= Frank Barsotti =

American photographer (1937–2012)

Franco A. "Frank" Barsotti (November 20, 1937, - June 6, 2012) was an American photographer. Youngest of three children, he was born and raised in Chicago's historic Pullman area by Italian immigrant parents. Italy, where he returned often, was a common theme through much of his work, such as the series Italy 1974 and White.

His noted series Artigiano consists of photographs of tools hand-made by his father.

Though trained in traditional black-and-white photography, Franco embraced digital technology and was one of the earliest professors to work with digital photography.

Franco received a Bachelor of Science Degree in Photography from the Institute of Design at Illinois Institute of Technology, where he studied under Harry Callahan and Aaron Siskind. He attended the graduate program in photography at Ohio University in Athens, Ohio, and received a Master of Fine Arts in Photography from the School of the Art Institute of Chicago, where he also taught for 38 years.

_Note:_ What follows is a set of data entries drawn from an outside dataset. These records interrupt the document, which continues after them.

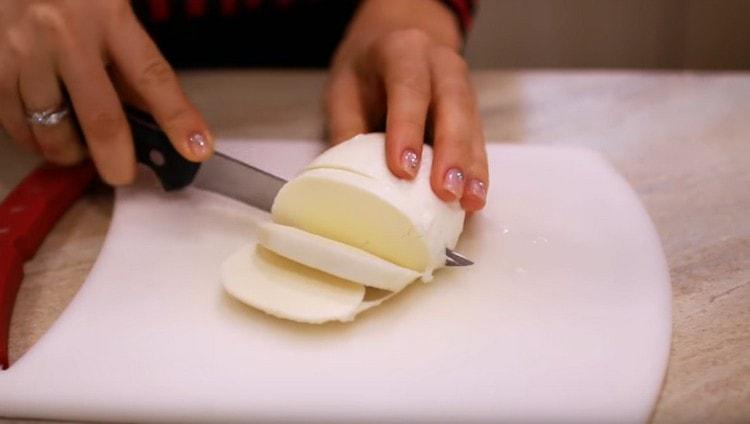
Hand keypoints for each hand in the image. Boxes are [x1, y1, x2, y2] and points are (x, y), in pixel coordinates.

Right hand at [0, 0, 212, 184]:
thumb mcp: (109, 10)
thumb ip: (127, 60)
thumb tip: (149, 118)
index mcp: (109, 15)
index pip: (153, 77)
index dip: (178, 119)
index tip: (197, 149)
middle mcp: (66, 33)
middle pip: (100, 118)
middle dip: (115, 160)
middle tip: (120, 174)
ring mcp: (23, 48)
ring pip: (51, 127)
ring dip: (69, 151)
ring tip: (77, 147)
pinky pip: (12, 120)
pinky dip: (32, 137)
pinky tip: (42, 131)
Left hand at [324, 0, 487, 210]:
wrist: (395, 40)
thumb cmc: (365, 71)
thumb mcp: (343, 91)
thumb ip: (347, 132)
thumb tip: (347, 185)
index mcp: (402, 50)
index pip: (409, 87)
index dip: (407, 128)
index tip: (404, 170)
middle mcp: (441, 64)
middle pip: (453, 106)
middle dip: (451, 152)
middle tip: (445, 192)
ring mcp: (462, 87)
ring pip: (472, 127)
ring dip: (472, 169)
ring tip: (469, 203)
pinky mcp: (472, 112)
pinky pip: (478, 143)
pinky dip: (477, 173)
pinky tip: (473, 201)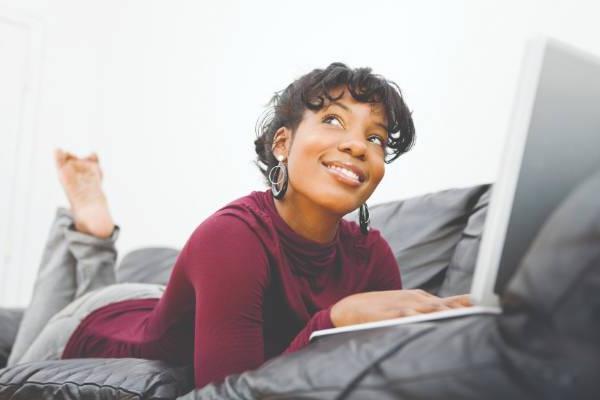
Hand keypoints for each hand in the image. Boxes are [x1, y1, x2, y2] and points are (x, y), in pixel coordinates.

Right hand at [330, 290, 471, 327]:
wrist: (350, 308)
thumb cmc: (381, 309)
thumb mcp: (408, 306)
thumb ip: (429, 310)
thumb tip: (453, 314)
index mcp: (422, 299)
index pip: (452, 301)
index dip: (469, 305)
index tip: (488, 307)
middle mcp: (416, 300)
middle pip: (446, 304)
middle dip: (464, 308)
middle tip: (483, 310)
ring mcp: (404, 306)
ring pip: (431, 308)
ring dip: (447, 310)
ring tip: (463, 313)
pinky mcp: (391, 315)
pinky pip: (408, 316)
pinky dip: (419, 316)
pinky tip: (427, 318)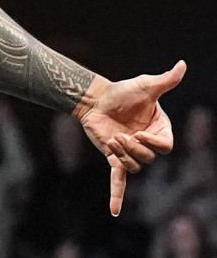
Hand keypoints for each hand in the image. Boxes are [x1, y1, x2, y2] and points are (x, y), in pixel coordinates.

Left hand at [74, 60, 186, 215]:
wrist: (95, 98)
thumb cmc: (123, 91)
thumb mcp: (145, 86)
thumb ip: (165, 80)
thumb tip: (182, 65)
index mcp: (160, 130)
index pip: (165, 147)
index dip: (153, 144)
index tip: (139, 134)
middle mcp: (148, 144)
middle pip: (149, 158)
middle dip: (135, 149)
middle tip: (121, 137)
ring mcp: (131, 152)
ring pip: (135, 166)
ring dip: (122, 156)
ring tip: (112, 141)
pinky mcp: (114, 158)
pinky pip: (118, 180)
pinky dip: (117, 195)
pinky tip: (114, 211)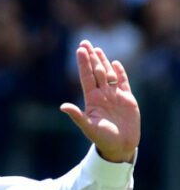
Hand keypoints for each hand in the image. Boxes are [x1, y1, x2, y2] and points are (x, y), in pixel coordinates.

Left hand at [60, 40, 139, 162]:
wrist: (120, 146)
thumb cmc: (102, 138)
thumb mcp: (88, 127)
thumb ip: (76, 116)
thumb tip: (63, 106)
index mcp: (91, 100)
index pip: (86, 77)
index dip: (83, 63)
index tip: (79, 50)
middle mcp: (102, 95)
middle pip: (96, 72)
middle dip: (91, 58)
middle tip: (85, 43)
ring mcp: (114, 96)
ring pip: (108, 74)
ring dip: (103, 62)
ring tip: (97, 49)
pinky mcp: (127, 99)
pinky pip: (123, 82)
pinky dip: (120, 73)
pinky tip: (115, 63)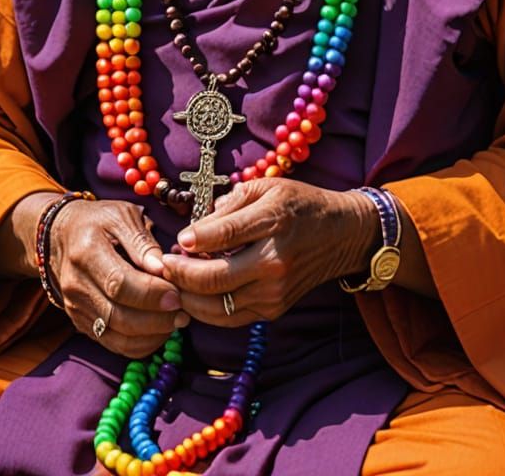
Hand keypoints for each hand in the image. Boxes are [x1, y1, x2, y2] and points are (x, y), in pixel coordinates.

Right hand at [50, 198, 188, 357]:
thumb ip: (142, 242)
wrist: (61, 235)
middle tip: (183, 312)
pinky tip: (160, 329)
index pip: (119, 284)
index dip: (151, 293)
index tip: (177, 294)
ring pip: (116, 336)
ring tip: (176, 321)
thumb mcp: (121, 215)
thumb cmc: (98, 221)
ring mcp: (76, 307)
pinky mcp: (81, 322)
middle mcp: (76, 285)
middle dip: (156, 319)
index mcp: (86, 252)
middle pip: (118, 316)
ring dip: (152, 334)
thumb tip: (162, 269)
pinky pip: (113, 344)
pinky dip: (141, 343)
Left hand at [160, 179, 376, 325]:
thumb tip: (193, 231)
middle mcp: (275, 262)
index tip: (177, 239)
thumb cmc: (300, 204)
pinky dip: (205, 309)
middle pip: (214, 278)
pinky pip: (229, 317)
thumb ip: (229, 206)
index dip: (193, 240)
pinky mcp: (274, 310)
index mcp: (273, 222)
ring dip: (187, 295)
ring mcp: (275, 291)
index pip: (224, 235)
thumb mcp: (267, 187)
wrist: (342, 234)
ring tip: (172, 280)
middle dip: (179, 274)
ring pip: (216, 305)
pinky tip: (192, 293)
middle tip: (162, 264)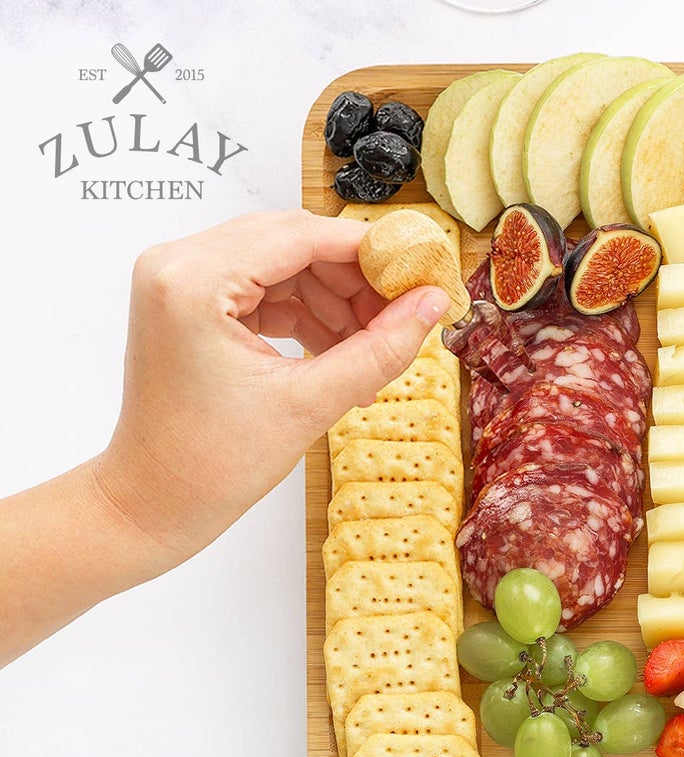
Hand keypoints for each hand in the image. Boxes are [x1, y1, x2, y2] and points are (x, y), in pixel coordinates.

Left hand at [96, 209, 451, 577]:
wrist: (156, 501)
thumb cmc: (214, 463)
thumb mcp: (311, 404)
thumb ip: (379, 349)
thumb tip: (433, 305)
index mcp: (193, 279)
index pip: (299, 235)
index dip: (368, 251)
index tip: (419, 271)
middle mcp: (177, 263)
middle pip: (290, 242)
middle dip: (353, 279)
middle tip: (404, 314)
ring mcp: (179, 280)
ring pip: (281, 265)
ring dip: (334, 300)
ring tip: (373, 347)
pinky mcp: (188, 301)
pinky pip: (263, 288)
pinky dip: (306, 314)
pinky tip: (340, 353)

The following is an excerpt from a statement from the School of the Art Institute of Chicago upon Frank Barsotti's death on June 6, 2012:

While teaching at the SAIC, Frank completed his MFA (1969), and a suite of his black-and-white photographs from this period are in the permanent collection of the Art Institute of Chicago. Along with Professor Fred Endsley, Frank was one of the first faculty members to experiment with digital technology. He was an intrepid maker, and early on, championed alternative and non-silver processes, and what was then considered radical digital processes. Frank was a passionate and dedicated teacher, unafraid to deliver forceful opinions on art and education. He believed strongly in the art school process of dialogue, experimentation, and critique, and this legacy endures in his department and beyond.

Though living in Washington State for the [last] 10 years [of his life], Frank was born and raised in Chicago's historic Pullman area and spent the majority of his life in and dedicated to Chicago. He taught alongside Joyce Niemanas, Barbara Crane, and Ken Josephson, and during his years at SAIC taught nearly 2,000 students.